I need you to do that for me. I need you to donate your love for YOURSELF right now!
I believe we love to help others before we recognize and acknowledge ourselves. Most of us give openly and love how others feel when they receive. It’s always easier to extend an arm out than to bring it to our own hearts. Right?
Every part of your being needs love. That little stinker bug reminded me of a time that I felt like a stinker bug. I didn’t care much for me. I felt yucky and nasty and completely unlovable.
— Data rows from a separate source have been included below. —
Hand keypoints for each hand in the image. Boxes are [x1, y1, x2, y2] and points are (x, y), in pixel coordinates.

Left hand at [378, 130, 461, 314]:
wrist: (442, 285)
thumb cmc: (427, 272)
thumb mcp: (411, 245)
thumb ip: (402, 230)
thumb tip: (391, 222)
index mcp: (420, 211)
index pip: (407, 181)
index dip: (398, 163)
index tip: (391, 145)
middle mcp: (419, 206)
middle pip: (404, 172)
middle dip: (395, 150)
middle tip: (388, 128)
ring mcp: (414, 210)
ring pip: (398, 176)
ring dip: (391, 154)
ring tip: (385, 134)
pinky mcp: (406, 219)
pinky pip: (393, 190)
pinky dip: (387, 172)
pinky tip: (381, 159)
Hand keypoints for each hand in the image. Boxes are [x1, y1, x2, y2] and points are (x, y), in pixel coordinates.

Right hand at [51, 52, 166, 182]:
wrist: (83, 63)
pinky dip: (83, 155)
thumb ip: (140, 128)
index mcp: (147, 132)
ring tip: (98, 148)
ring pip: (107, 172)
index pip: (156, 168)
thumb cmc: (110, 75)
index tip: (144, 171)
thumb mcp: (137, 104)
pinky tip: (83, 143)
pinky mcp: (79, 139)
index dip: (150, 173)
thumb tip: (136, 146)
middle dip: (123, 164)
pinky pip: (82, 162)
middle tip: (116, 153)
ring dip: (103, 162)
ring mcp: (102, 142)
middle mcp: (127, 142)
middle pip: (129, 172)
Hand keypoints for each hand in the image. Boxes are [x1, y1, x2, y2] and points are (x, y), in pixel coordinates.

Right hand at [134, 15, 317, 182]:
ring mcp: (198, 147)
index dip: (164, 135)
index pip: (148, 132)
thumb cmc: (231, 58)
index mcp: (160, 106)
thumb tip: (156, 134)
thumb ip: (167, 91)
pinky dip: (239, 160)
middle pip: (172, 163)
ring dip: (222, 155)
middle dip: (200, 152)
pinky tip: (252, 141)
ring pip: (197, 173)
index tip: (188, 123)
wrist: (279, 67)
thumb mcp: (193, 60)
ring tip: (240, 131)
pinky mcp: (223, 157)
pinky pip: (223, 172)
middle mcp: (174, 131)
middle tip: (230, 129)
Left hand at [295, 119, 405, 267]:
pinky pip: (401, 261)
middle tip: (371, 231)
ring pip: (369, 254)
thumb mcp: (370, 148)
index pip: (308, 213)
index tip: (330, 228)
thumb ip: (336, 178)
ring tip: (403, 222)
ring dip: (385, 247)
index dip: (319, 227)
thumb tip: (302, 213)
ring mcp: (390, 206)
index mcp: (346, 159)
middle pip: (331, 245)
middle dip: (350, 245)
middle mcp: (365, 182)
I felt unworthy and kept carrying past voices and delusions that others tied to my esteem. If I was slapped one more time I am sure I would have stunk up the room like the stinker bug.
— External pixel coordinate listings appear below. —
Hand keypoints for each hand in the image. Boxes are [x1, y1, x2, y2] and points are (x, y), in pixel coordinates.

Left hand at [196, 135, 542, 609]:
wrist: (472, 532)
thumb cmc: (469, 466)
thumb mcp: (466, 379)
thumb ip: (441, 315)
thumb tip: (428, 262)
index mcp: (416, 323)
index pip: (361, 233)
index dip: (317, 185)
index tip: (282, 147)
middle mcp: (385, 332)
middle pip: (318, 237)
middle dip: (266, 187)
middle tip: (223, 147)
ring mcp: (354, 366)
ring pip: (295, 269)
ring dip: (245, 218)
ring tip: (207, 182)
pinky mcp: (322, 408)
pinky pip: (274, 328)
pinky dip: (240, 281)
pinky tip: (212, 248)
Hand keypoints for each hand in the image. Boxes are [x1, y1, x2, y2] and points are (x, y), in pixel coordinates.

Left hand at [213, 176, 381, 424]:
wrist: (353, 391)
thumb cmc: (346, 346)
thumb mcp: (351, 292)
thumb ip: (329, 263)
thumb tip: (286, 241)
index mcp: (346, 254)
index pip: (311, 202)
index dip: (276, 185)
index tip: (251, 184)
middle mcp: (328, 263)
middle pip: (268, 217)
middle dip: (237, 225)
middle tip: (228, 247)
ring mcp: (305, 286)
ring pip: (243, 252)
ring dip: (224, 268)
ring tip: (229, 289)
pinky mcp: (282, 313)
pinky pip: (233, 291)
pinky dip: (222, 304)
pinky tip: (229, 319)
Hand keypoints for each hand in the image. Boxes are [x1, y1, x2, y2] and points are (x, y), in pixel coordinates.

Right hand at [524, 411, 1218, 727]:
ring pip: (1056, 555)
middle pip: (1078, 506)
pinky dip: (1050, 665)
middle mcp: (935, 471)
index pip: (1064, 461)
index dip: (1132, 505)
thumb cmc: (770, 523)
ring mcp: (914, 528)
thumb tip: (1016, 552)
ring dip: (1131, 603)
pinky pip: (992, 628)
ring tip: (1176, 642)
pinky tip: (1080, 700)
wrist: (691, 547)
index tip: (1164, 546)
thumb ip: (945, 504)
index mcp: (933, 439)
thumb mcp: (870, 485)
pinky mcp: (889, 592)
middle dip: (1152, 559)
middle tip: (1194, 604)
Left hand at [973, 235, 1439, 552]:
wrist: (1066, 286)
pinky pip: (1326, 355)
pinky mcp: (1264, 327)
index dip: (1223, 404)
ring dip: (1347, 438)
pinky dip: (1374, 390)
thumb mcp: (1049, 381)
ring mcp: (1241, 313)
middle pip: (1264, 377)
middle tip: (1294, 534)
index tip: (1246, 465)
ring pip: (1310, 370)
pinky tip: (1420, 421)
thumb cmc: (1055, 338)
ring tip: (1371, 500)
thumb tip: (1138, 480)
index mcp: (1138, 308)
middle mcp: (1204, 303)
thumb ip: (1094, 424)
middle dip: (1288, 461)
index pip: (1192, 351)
But, today, I have started by own Go-To Fund for Self-Love! It’s simple: start your list and keep adding to it the things you love about you, the things you want in your life, and the people you love. Eventually that list will allow the Universe to align with your desires and it will no longer be a list, because it will just become YOU.
Have a blessed day, sweethearts. Be kind and generous with you. Do the things that your heart and soul crave to do. Stop asking for permission from others. Stop waiting for others to fund your worth. You got this!
9 thoughts on “I NEED A FAVOR, PLEASE!”
I adore your writings and save every one. Your email is the only one I wouldn’t mind ads on. I hope you make a living on this because you are a light in my life. Thank you for so much. Hopefully, you know how much I appreciate your loving and wise thoughts. God Bless you hard.
I love love love you. Miss you, lady. I would love to see you soon. Sending you a giant hug. Kisses. You make me smile widely. Now get on with your list!!!
I’d love to say “I’m laughing WITH you,” amiguita linda, but you weren’t laughing and I am! LOL!!!
You’ve reminded me to write my post today!
Mamita, you should laugh cause it was funny once I was detached from the panic. I love you so much. Have a blessed day. Besitos.
Pingback: Step Into The Waterfall – Inner Whispers
FUNDING IT! FUN… ahhhh ❤
Wow Millie. Thanks for sharing this experience. You described me to a T. This morning I woke up with intention of preparing myself for this surgery. I pulled out my dusty yoga mat and did 30 minutes of stretching. I have two weeks to help loosing my tight muscles and try to lose as much weight as I can to help the surgery go smoothly.
After my stretching and meditation I started going through my papers and organizing and throwing away. Then I’ve been on FB and WP all day on the desktop. Usually I’m on the tablet laying in bed and check what’s going on, on FB to socialize in between my TV to combat my loneliness.
But today I feel like I loved myself. For the past few months I have been so depressed and sad that loving me was the last think I would have on my list of things I love. I’m going to to working on this fund me with love list. Thanks., You always send sunshine into my life.
Darling, I wish you were closer to help you after surgery. Sending you a ton of hugs and kisses. You got this. And yes, make your list and add all of your greatness to it. I love you, lady. Thank you for the constant love and support.